══ Information supplied ══
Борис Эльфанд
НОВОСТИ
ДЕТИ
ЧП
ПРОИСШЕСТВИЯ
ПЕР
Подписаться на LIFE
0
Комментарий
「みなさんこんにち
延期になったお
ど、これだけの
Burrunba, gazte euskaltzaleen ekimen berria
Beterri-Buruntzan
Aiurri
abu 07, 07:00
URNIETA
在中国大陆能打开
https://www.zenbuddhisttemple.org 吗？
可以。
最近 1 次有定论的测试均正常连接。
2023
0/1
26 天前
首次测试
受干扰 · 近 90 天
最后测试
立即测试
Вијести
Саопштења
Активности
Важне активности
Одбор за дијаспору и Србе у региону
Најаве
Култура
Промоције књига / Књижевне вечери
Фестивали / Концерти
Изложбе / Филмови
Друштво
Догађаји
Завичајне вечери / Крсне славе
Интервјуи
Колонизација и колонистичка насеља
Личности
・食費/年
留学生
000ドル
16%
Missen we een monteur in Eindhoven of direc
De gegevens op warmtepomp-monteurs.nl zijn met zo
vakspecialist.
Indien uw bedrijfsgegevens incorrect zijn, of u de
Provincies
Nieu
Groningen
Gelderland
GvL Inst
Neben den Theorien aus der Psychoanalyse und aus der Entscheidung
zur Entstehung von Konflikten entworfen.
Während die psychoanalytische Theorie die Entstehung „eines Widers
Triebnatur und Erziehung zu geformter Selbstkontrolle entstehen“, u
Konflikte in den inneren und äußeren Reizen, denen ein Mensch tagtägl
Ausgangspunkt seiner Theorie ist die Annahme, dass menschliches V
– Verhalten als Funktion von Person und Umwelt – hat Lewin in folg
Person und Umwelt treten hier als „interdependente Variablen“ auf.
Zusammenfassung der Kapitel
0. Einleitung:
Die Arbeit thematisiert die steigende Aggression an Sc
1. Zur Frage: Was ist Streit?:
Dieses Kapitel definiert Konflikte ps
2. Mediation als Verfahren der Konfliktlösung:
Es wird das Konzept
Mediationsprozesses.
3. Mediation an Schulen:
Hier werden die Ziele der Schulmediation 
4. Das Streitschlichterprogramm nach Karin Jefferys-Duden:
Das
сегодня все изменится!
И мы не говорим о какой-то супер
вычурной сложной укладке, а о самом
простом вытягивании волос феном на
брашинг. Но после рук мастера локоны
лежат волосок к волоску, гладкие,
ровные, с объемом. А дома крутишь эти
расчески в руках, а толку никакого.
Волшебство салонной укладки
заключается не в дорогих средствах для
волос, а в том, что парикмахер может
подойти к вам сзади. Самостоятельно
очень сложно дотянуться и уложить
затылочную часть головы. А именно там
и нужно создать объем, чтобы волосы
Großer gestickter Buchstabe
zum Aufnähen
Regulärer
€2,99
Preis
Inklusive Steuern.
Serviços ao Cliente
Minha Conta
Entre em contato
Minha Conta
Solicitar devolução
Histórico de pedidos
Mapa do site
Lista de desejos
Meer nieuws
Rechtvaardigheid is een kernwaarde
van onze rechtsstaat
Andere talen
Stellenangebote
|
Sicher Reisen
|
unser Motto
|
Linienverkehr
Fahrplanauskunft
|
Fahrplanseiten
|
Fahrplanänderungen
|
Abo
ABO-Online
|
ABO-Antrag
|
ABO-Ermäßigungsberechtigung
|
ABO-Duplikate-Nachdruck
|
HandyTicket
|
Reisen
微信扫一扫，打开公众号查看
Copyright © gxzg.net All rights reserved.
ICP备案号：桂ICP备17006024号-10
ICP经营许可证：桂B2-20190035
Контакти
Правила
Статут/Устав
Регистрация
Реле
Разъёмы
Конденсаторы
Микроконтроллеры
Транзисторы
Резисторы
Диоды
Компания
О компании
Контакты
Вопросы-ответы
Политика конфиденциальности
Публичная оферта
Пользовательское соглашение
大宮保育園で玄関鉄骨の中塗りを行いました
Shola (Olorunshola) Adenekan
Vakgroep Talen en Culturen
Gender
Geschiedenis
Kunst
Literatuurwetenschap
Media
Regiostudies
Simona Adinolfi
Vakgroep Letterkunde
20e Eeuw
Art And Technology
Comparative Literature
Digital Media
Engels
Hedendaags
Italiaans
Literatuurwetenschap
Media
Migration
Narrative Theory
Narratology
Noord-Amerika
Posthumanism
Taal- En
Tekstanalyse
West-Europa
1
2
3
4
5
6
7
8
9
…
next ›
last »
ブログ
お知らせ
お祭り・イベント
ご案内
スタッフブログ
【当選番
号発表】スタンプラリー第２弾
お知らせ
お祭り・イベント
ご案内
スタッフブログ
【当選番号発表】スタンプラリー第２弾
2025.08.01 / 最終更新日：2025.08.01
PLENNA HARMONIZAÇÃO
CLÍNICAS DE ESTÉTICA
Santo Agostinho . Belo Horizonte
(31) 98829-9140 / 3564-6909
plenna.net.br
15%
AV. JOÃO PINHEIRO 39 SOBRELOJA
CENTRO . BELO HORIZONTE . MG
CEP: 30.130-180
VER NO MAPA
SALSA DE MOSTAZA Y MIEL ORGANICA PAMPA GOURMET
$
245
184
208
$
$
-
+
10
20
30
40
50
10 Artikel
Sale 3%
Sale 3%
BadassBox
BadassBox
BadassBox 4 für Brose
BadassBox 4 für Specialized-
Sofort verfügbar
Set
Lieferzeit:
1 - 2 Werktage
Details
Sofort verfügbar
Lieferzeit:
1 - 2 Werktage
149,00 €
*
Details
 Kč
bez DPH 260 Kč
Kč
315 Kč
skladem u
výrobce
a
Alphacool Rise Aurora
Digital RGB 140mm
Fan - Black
═══
Copy out every line of text from the entries above, keeping the wording, spelling and line order unchanged.

Борис Эльфанд
НОВОСТИ
ДЕТИ
ЧП
ПРОИСШЕСТВИЯ
ПЕР
Подписаться на LIFE
0
Комментарий
「みなさんこんにち
延期になったお
ど、これだけの
Burrunba, gazte euskaltzaleen ekimen berria
Beterri-Buruntzan
Aiurri
abu 07, 07:00
URNIETA
在中国大陆能打开
https://www.zenbuddhisttemple.org 吗？
可以。
最近 1 次有定论的测试均正常连接。
2023
0/1
26 天前
首次测试
受干扰 · 近 90 天
最后测试
立即测试
Вијести
Саопштења
Активности
Важне активности
Одбор за дијаспору и Србе у региону
Најаве
Култура
Промоције књига / Књижевне вечери
Фестивали / Концерти
Изложбе / Филмови
Друштво
Догађаји
Завичајне вечери / Крсне славе
Интервјуи
Колонизација и колонистичка насеља
Личности
・食費/年
留学生
000ドル
16%
Missen we een monteur in Eindhoven of direc
De gegevens op warmtepomp-monteurs.nl zijn met zo
vakspecialist.
Indien uw bedrijfsgegevens incorrect zijn, of u de
Provincies
Nieu
Groningen
Gelderland
GvL Inst
Neben den Theorien aus der Psychoanalyse und aus der Entscheidung
zur Entstehung von Konflikten entworfen.
Während die psychoanalytische Theorie die Entstehung „eines Widers
Triebnatur und Erziehung zu geformter Selbstkontrolle entstehen“, u
Konflikte in den inneren und äußeren Reizen, denen ein Mensch tagtägl
Ausgangspunkt seiner Theorie ist die Annahme, dass menschliches V
– Verhalten als Funktion von Person und Umwelt – hat Lewin in folg
Person und Umwelt treten hier als „interdependente Variablen“ auf.
Zusammenfassung der Kapitel
0. Einleitung:
Die Arbeit thematisiert die steigende Aggression an Sc
1. Zur Frage: Was ist Streit?:
Dieses Kapitel definiert Konflikte ps
2. Mediation als Verfahren der Konfliktlösung:
Es wird das Konzept
Mediationsprozesses.
3. Mediation an Schulen:
Hier werden die Ziele der Schulmediation 
4. Das Streitschlichterprogramm nach Karin Jefferys-Duden:
Das
сегодня все изменится!
И мы не говорим о какой-то супер
вычурной сложной укладке, а о самом
простом вытягивании волос феном на
брашинг. Но после рук мастера локоны
лежат волосок к волоску, гладкие,
ровные, с объемом. А дома крутишь эти
расчески в руках, а толку никакого.
Волшебство салонной укладки
заключается не в дорогих средствах для
волос, а в том, что парикмахер может
подойти к вам сзади. Самостоятельно
очень сложно дотянуться и уложить
затылочную часть головы. А именно там
и нужно создать объем, чтобы волосы
Großer gestickter Buchstabe
zum Aufnähen
Regulärer
€2,99
Preis
Inklusive Steuern.
Serviços ao Cliente
Minha Conta
Entre em contato
Minha Conta
Solicitar devolução
Histórico de pedidos
Mapa do site
Lista de desejos
Meer nieuws
Rechtvaardigheid is een kernwaarde
van onze rechtsstaat
Andere talen
Stellenangebote
|
Sicher Reisen
|
unser Motto
|
Linienverkehr
Fahrplanauskunft
|
Fahrplanseiten
|
Fahrplanänderungen
|
Abo
ABO-Online
|
ABO-Antrag
|
ABO-Ermäßigungsberechtigung
|
ABO-Duplikate-Nachdruck
|
HandyTicket
|
Reisen
微信扫一扫，打开公众号查看
Copyright © gxzg.net All rights reserved.
ICP备案号：桂ICP备17006024号-10
ICP经营许可证：桂B2-20190035
Контакти
Правила
Статут/Устав
Регистрация
Реле
Разъёмы
Конденсаторы
Микроконтроллеры
Транзисторы
Резисторы
Диоды
Компания
О компании
Контакты
Вопросы-ответы
Политика конфиденциальности
Публичная оферта
Пользовательское соглашение
大宮保育園で玄関鉄骨の中塗りを行いました
Shola (Olorunshola) Adenekan
Vakgroep Talen en Culturen
Gender
Geschiedenis
Kunst
Literatuurwetenschap
Media
Regiostudies
Simona Adinolfi
Vakgroep Letterkunde
20e Eeuw
Art And Technology
Comparative Literature
Digital Media
Engels
Hedendaags
Italiaans
Literatuurwetenschap
Media
Migration
Narrative Theory
Narratology
Noord-Amerika
Posthumanism
Taal- En
Tekstanalyse
West-Europa
1
2
3
4
5
6
7
8
9
…
next ›
last »
ブログ
お知らせ
お祭り・イベント
ご案内
スタッフブログ
【当選番
号発表】スタンプラリー第２弾
お知らせ
お祭り・イベント
ご案内
スタッフブログ
【当選番号発表】スタンプラリー第２弾
2025.08.01 / 最終更新日：2025.08.01
PLENNA HARMONIZAÇÃO
CLÍNICAS DE ESTÉTICA
Santo Agostinho . Belo Horizonte
(31) 98829-9140 / 3564-6909
plenna.net.br
15%
AV. JOÃO PINHEIRO 39 SOBRELOJA
CENTRO . BELO HORIZONTE . MG
CEP: 30.130-180
VER NO MAPA
SALSA DE MOSTAZA Y MIEL ORGANICA PAMPA GOURMET
$
245
184
208
$
$
-
+
10
20
30
40
50
10 Artikel
Sale 3%
Sale 3%
BadassBox
BadassBox
BadassBox 4 für Brose
BadassBox 4 für Specialized-
Sofort verfügbar
Set
Lieferzeit:
1 - 2 Werktage
Details
Sofort verfügbar
Lieferzeit:
1 - 2 Werktage
149,00 €
*
Details
 Kč
bez DPH 260 Kč
Kč
315 Kč
skladem u
výrobce
a
Alphacool Rise Aurora
Digital RGB 140mm
Fan - Black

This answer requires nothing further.